### EXCERPTED PASSAGE
Money is a commodity. Interest rates reflect the price of that commodity. A borrower pays a price, in the form of interest, to the lender. The price of a commodity reflects what a borrower is willing to pay and what the lender is willing to accept. Numerous factors go into setting a price. But at the most basic level, supply and demand will set the appropriate price so that market equilibrium can be reached. As demand goes up, price will go up until the supply matches the demand. If there is an oversupply, demand decreases as too do prices.

Education and training are necessary for a productive workforce — but the right kind of education and training, not a generic form.

However, when the government interferes with markets, signals are distorted and equilibrium cannot be achieved, as supply and demand are not allowed to react to one another naturally. By keeping interest rates low the government has created an artificial demand for higher education. In this particular instance the cost of borrowing money in the form of a Stafford loan is cheaper than it ought to be, which means that more students will borrow money. In a free market these people may have found their way into the workforce or a technical college, but now they are pursuing four-year degrees which may or may not help them in the long run — just because the money is cheap. The result is that colleges now have more customers, i.e. students, demanding their services. In response they raise their tuition, because as demand goes up price goes up as a result.

### RECORD EXTRACTS
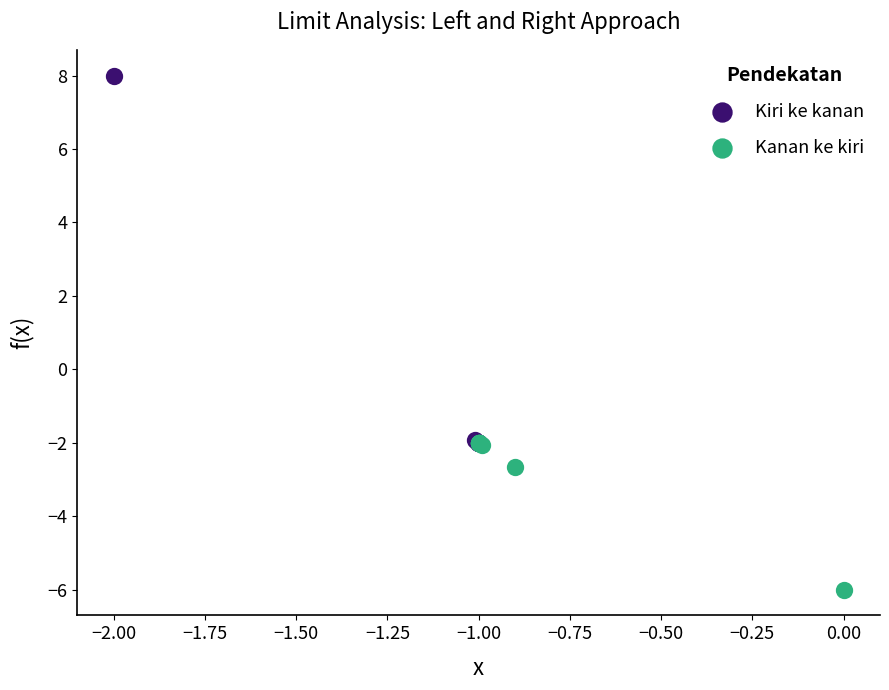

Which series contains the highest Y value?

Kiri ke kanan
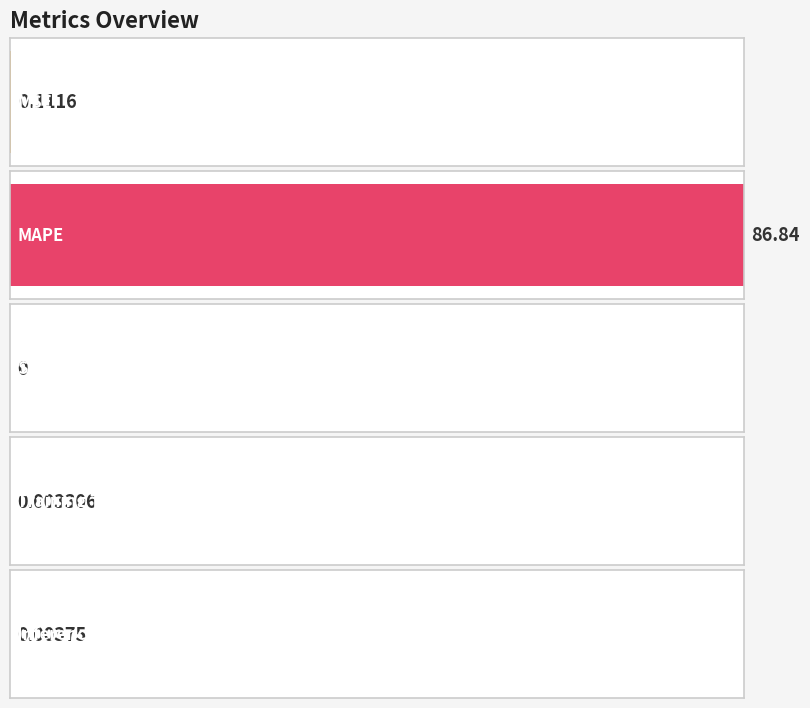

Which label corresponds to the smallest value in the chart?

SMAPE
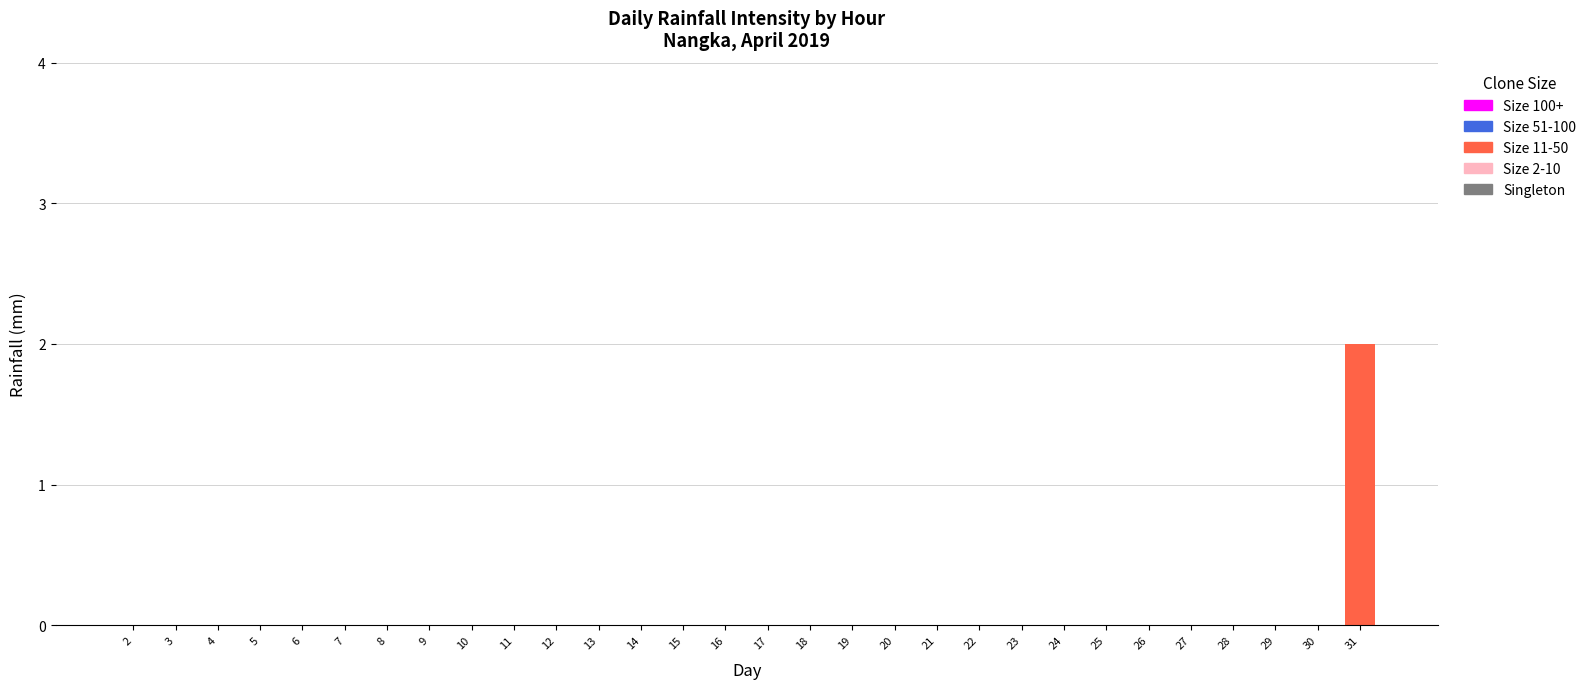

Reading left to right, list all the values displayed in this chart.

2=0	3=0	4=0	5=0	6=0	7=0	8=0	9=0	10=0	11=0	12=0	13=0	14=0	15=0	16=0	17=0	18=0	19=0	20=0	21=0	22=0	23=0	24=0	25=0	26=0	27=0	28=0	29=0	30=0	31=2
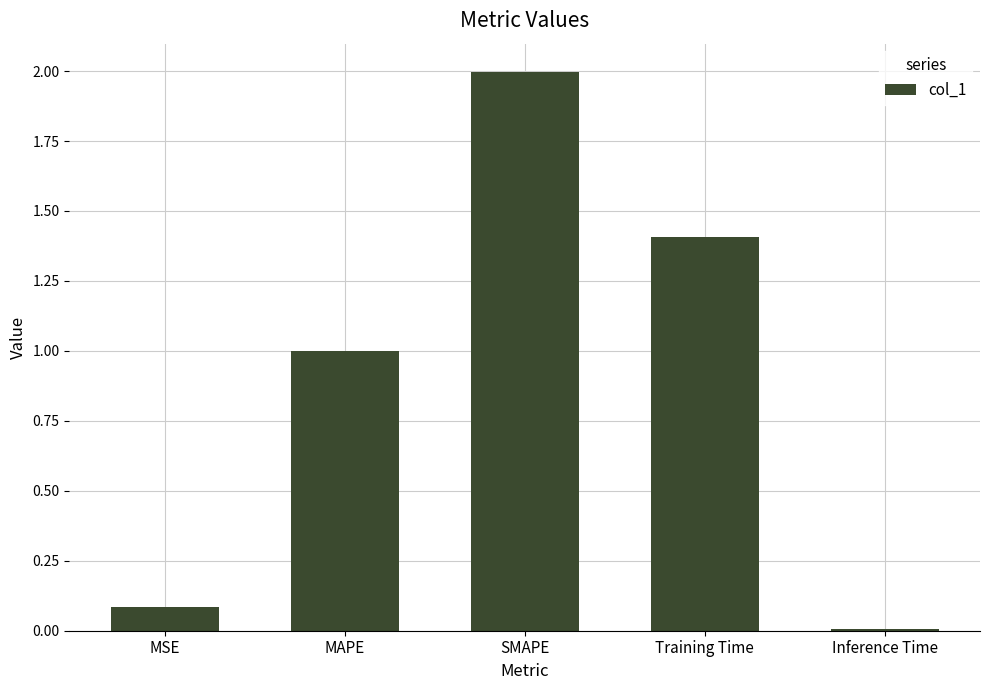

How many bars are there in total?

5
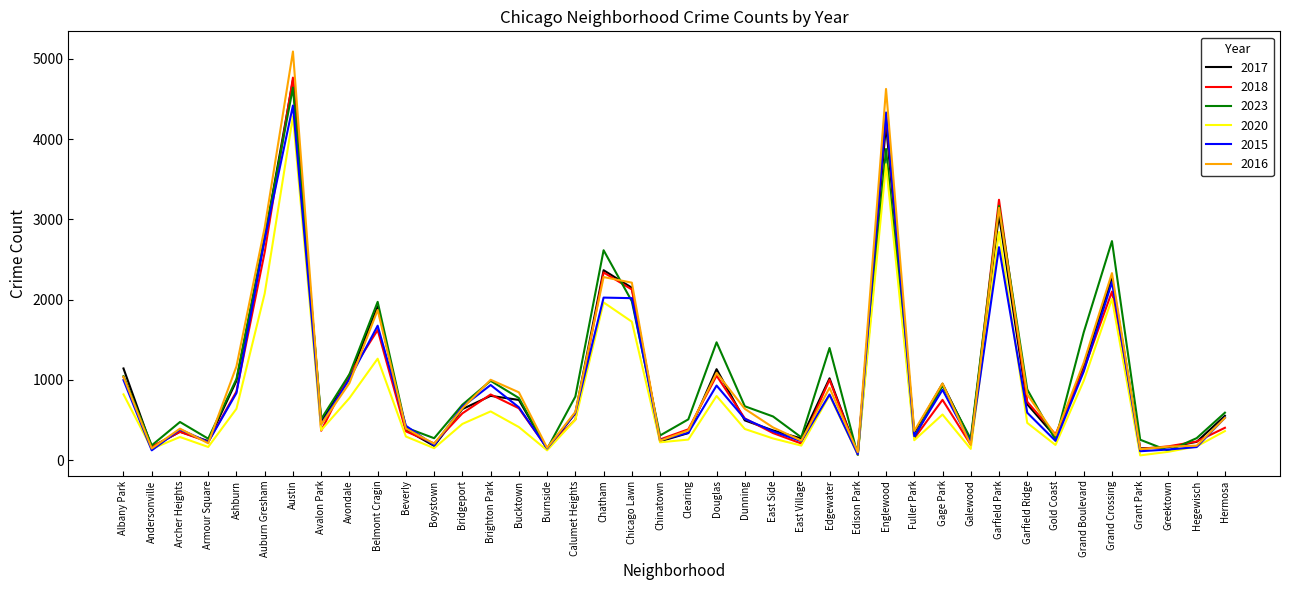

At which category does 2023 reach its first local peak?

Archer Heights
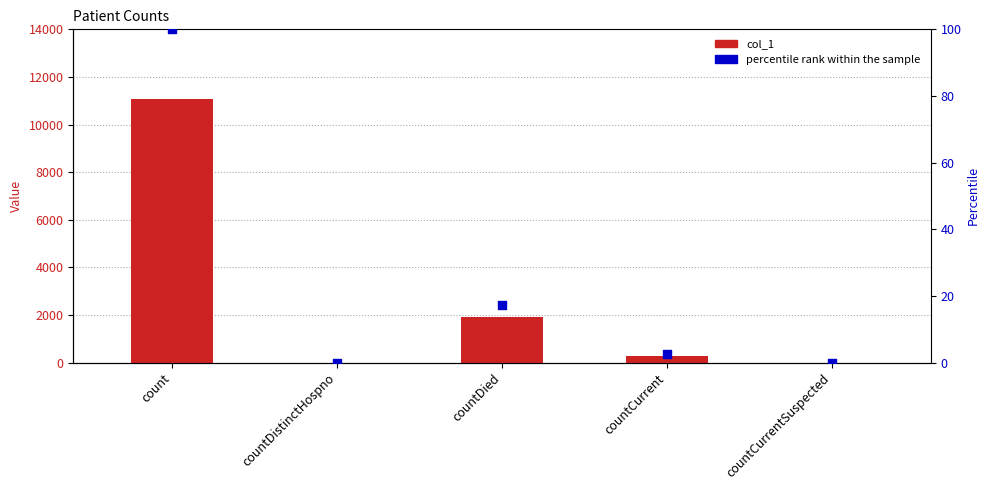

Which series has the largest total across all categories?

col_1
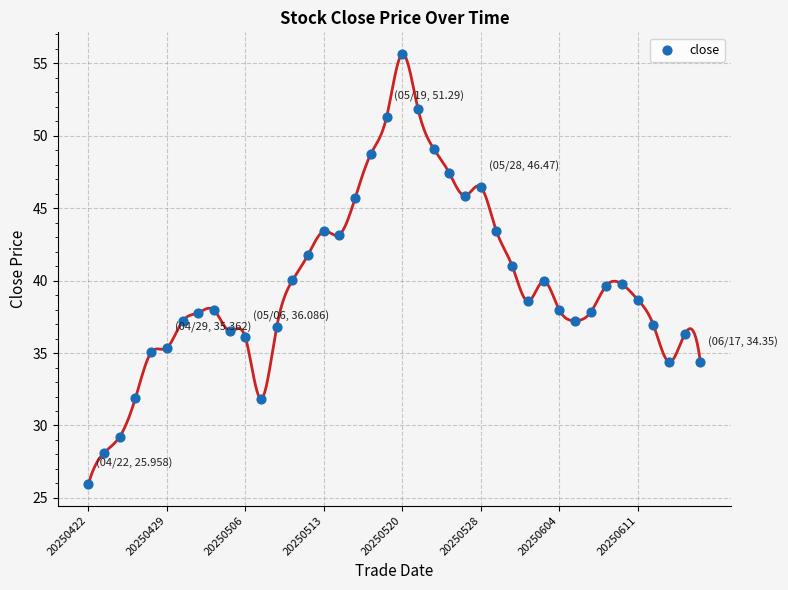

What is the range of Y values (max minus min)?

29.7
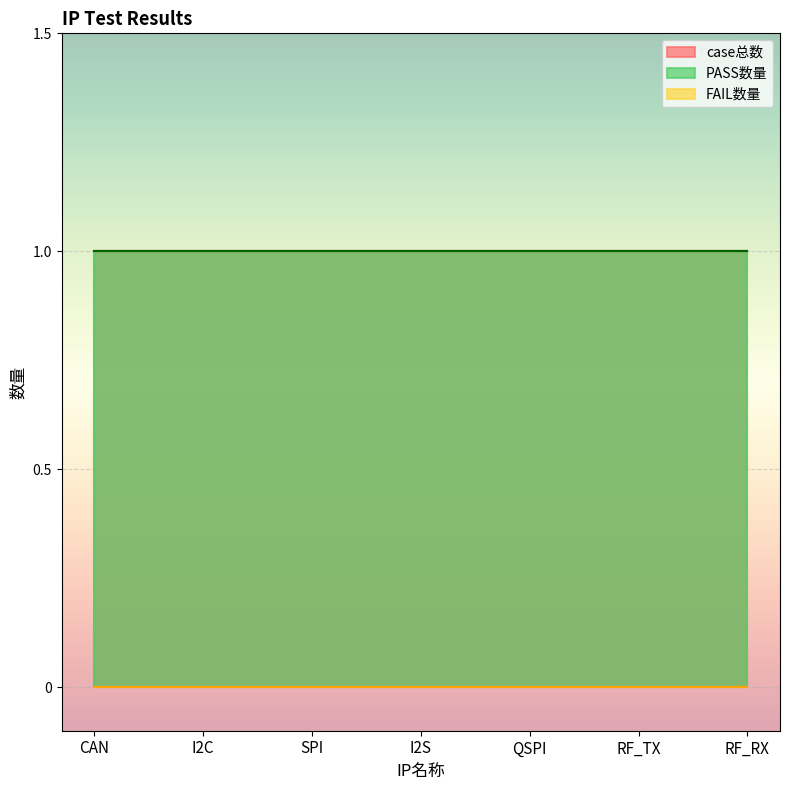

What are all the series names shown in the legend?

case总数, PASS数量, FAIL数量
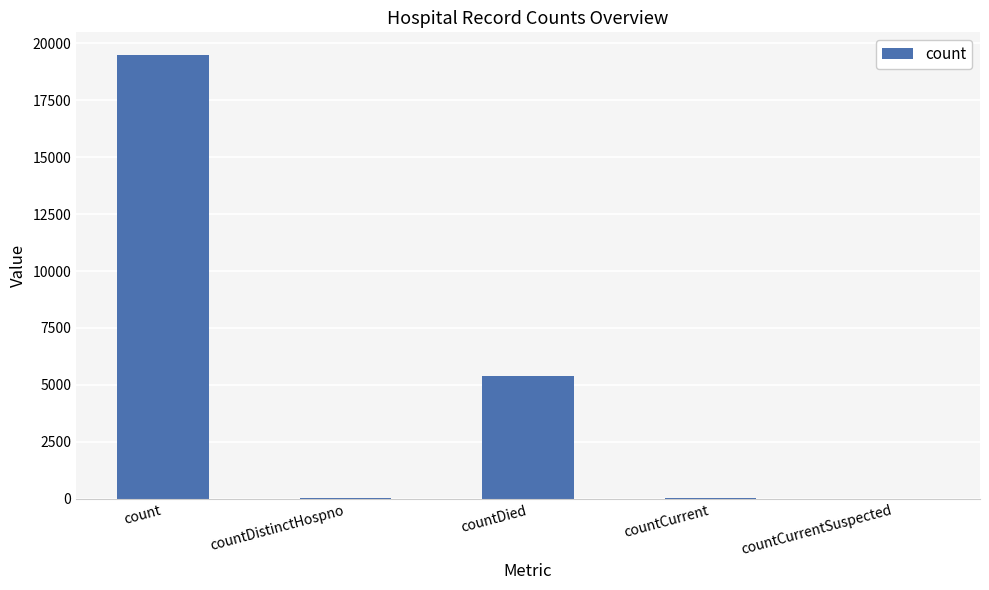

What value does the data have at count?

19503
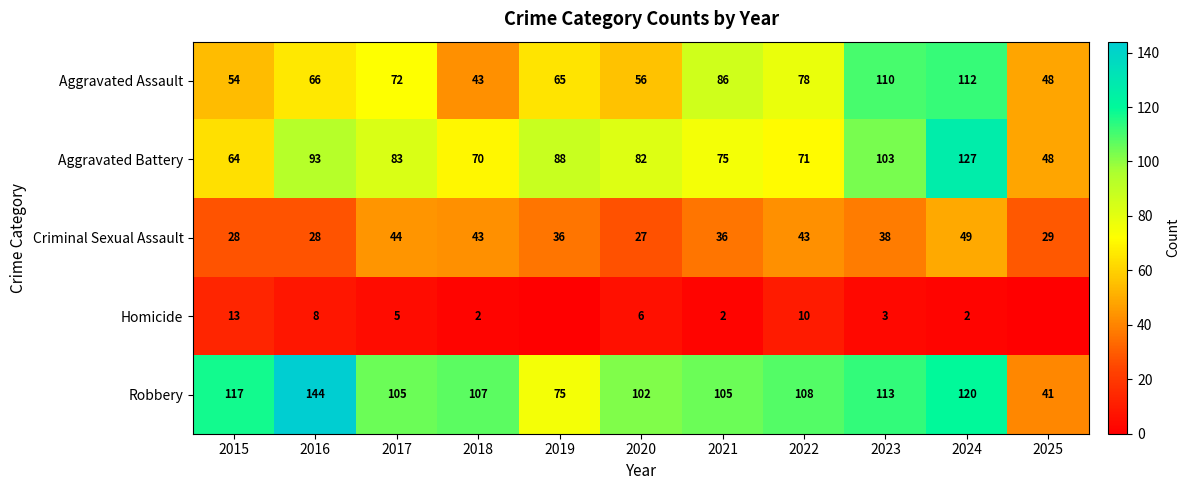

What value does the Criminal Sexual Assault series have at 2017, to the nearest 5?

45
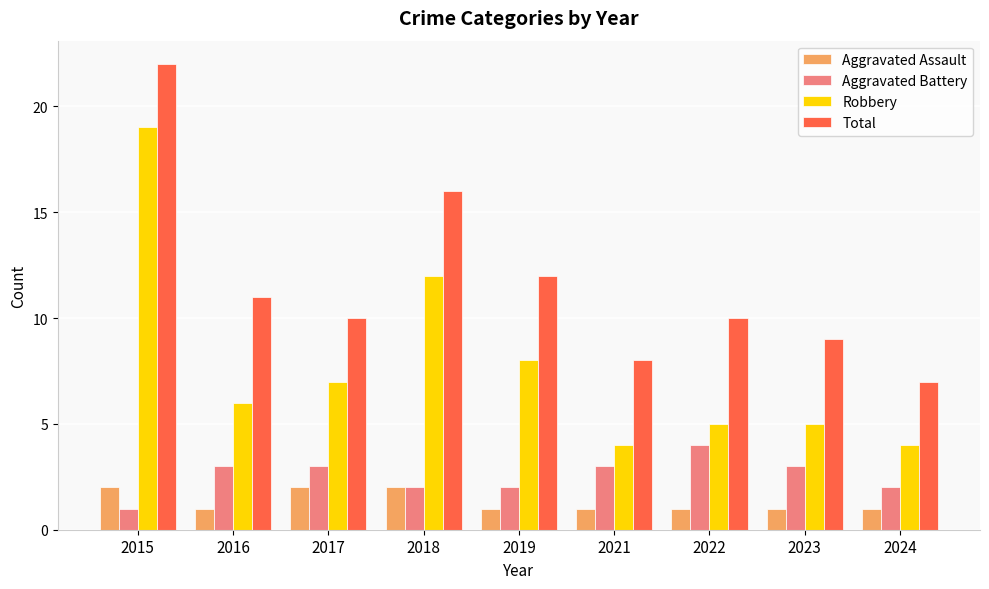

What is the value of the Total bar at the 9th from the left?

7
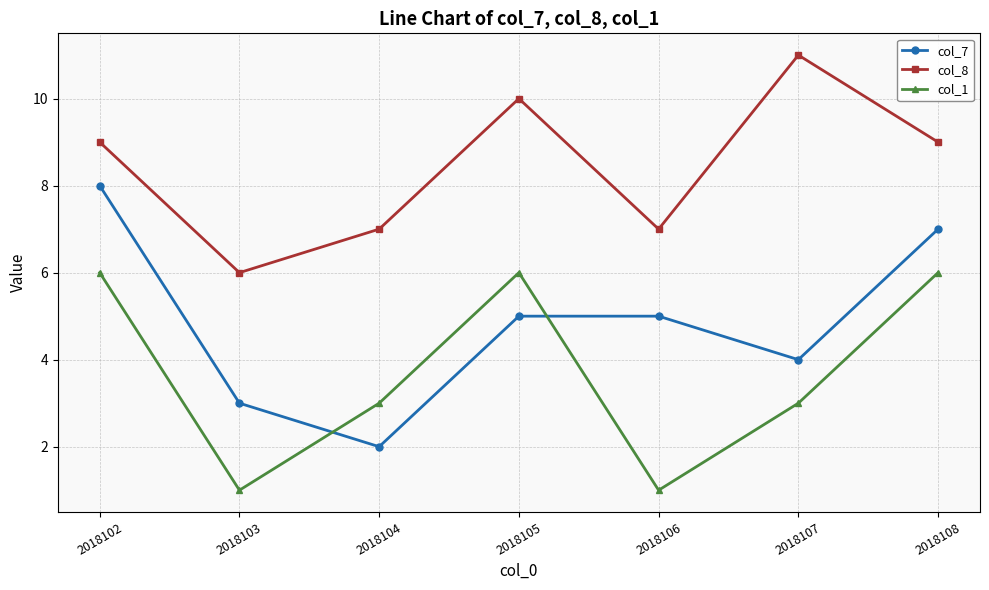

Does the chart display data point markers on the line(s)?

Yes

### ACTIVITIES
1. Copy out the portion of the passage on interest rates and student loans that opens with the words containing "Money is a commodity." and closes with "too do prices.".
2. Continue the passage on interest rates and student loans, starting after its final sentence.
The lines above have no role here.

### ANSWERS PROVIDED
1.
Money is a commodity. Interest rates reflect the price of that commodity. A borrower pays a price, in the form of interest, to the lender. The price of a commodity reflects what a borrower is willing to pay and what the lender is willing to accept. Numerous factors go into setting a price. But at the most basic level, supply and demand will set the appropriate price so that market equilibrium can be reached. As demand goes up, price will go up until the supply matches the demand. If there is an oversupply, demand decreases as too do prices.

2.
The effect of government’s making college more affordable by keeping interest rates artificially low is a higher cost of education. This not only makes for a greater debt load for graduates who take government subsidized loans but also prices middle-class students out of education. This means that they too will have to resort to taking out loans and unavoidably piling on debt. It is a vicious circle that can only be avoided if interest rates are allowed to follow market principles. In that event, the accurate price will be charged for borrowing money and for the cost of education.

The nation’s single minded pushing of four-year degrees on our youth has had deleterious effects on the development of our workforce. Students who would flourish with training in the industrial arts are being pushed to a four-year degree that may or may not land them a job or match their natural aptitudes. There is a lack of economic sophistication and a sense of humanity in our pursuit of making sure that students move through our higher education system as if on a conveyor belt.

Education and training are necessary for a productive workforce — but the right kind of education and training, not a generic form. Only the market can determine what the right kind of education and training is, and only a system that allows flexibility will encourage students to match their aptitude with their financial aspirations.

Those who support keeping interest rates artificially low for government subsidized student loans do so because they think that keeping rates low will make college more affordable. They therefore castigate opponents for being against the expansion of higher education. This is a cheap argument that ignores market fundamentals and sidesteps a substantive debate. The time for that debate is now.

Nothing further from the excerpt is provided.